### Your objective
In the material below, list every line carrying the string "middle".
━━━━━━
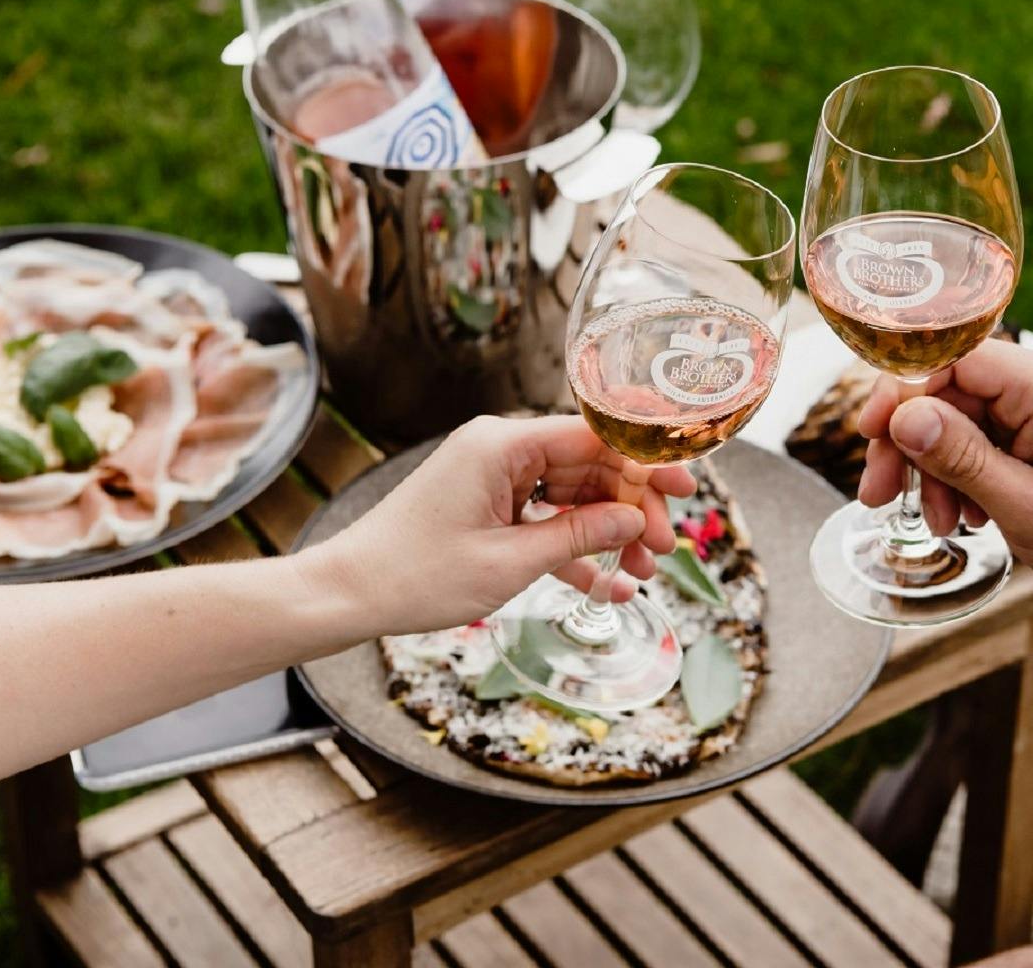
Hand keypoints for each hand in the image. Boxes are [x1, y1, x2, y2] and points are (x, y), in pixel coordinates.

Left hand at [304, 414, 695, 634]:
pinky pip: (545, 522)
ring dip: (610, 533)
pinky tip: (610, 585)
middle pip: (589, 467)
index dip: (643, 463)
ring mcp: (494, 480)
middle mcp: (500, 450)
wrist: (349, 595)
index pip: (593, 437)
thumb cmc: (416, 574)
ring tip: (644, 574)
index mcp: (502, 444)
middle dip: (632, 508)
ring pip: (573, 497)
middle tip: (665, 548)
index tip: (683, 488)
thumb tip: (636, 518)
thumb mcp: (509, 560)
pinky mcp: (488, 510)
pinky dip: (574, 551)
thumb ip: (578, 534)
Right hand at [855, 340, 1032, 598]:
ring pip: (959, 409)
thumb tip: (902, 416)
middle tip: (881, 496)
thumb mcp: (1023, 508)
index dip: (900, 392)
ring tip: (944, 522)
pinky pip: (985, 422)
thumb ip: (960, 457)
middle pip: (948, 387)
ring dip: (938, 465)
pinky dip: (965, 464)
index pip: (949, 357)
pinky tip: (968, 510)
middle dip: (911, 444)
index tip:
━━━━━━
### Output of the exercise
middle pip: (589, 467)
middle mcp: (500, 450)
middle dip: (632, 508)
middle tip: (665, 548)
middle tip: (881, 496)
middle pip: (948, 387)
middle dip: (911, 444)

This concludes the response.